Before the civil war, the ruling FRELIMO party maintained a heavy-handed relationship between the Mozambican state and civil society organizations. Few organizations were allowed to operate independently, while most were brought under the umbrella of the FRELIMO-dominated state as "democratic mass organizations", which became highly-centralized around the party. In contemporary Mozambique, association with independent organizations takes a variety of forms. Immediately following peace talks in 2002, rates of association among Mozambicans was lacking, and reflected an inclination to trust traditional and religious groups. For example, while 5–8% of citizens reported leading or active membership in "modern" civil society organizations, 41% identified with a religious group, and two-thirds of respondents reported attending a "community meeting". And while only 44% of respondents said they would "never" be willing to attend a protest, only 14% actually did so in 2005. More recently, the 2021 Afrobarometer Report for Mozambique revealed high levels of trust in traditional and religious leaders. When registering trust in traditional leaders, 43.3% of respondents reported "a lot" of trust and 18.8% said "somewhat", while 52.7% of respondents recorded "a lot" and 17.7% reported "somewhat" trust in religious leaders. Furthermore, respondents rated traditional leaders with relatively high approval; 23.2% "strongly approve" while 46.9% "Approve" of the performance of their traditional leaders. This suggests a strong level of trust and association with civil society organizations that are not formally considered in Western surveys but hold vast sway for their informal influence at the local level.

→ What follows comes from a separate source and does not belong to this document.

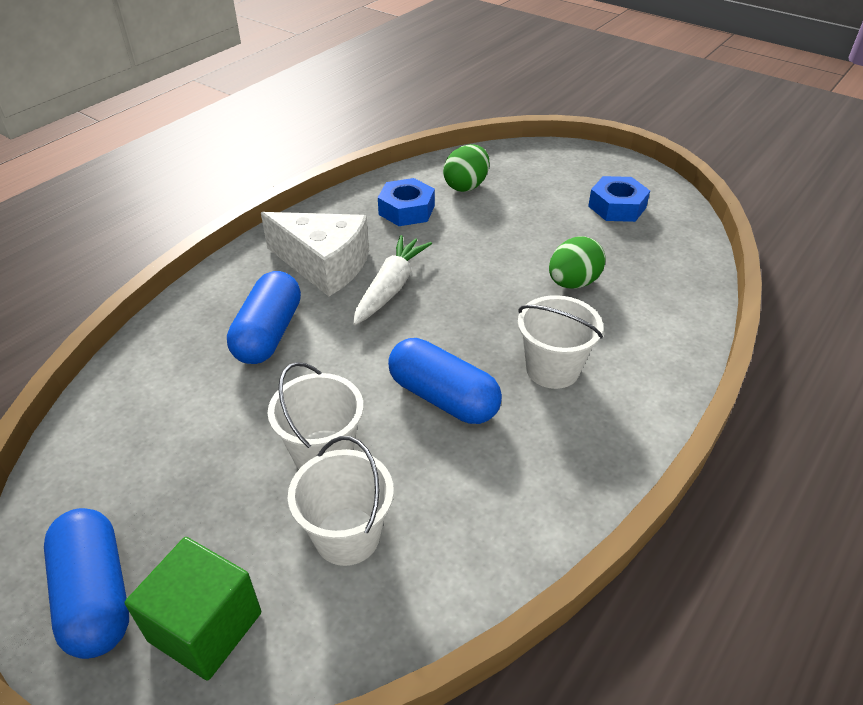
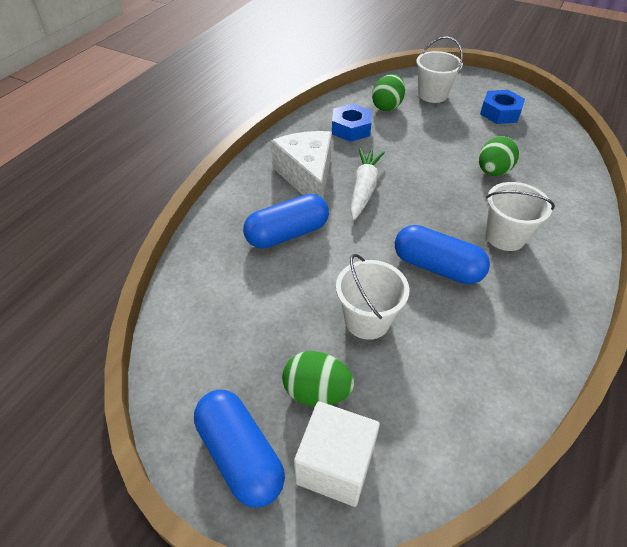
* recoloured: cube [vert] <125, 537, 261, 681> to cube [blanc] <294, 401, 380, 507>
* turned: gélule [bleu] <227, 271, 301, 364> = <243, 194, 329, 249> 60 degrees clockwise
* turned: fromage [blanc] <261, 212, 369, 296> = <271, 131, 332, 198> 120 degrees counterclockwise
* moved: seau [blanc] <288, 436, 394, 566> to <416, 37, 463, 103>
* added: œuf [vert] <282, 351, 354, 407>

== São Tomé and Príncipe ==

Freedom House considered São Tomé and Príncipe to be a "Free" country in its 2021 Global Freedom Score. Accordingly, the freedoms of press, assembly, and association are generally respected by the state. However, there are fears that expanded exploitation of oil resources in the region could provoke symptoms of a "resource curse". Namely, that civil liberties and autonomy for civil society organizations could erode if the government uses oil revenues to consolidate its power in a more authoritarian fashion.